Assigned task
Copy out every one of the entries below line for line, without changing a single character.

Input data
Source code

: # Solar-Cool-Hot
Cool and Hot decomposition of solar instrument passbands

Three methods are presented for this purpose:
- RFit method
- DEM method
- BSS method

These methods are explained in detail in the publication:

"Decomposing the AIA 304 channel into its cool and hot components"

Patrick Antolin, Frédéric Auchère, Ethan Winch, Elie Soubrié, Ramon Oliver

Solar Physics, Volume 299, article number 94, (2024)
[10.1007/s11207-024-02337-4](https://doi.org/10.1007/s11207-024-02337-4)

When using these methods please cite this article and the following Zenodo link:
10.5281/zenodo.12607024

Solution to this task
Source code

: # Solar-Cool-Hot
Cool and Hot decomposition of solar instrument passbands

Three methods are presented for this purpose:
- RFit method
- DEM method
- BSS method

These methods are explained in detail in the publication:

"Decomposing the AIA 304 channel into its cool and hot components"

Patrick Antolin, Frédéric Auchère, Ethan Winch, Elie Soubrié, Ramon Oliver

Solar Physics, Volume 299, article number 94, (2024)
[10.1007/s11207-024-02337-4](https://doi.org/10.1007/s11207-024-02337-4)

When using these methods please cite this article and the following Zenodo link:
10.5281/zenodo.12607024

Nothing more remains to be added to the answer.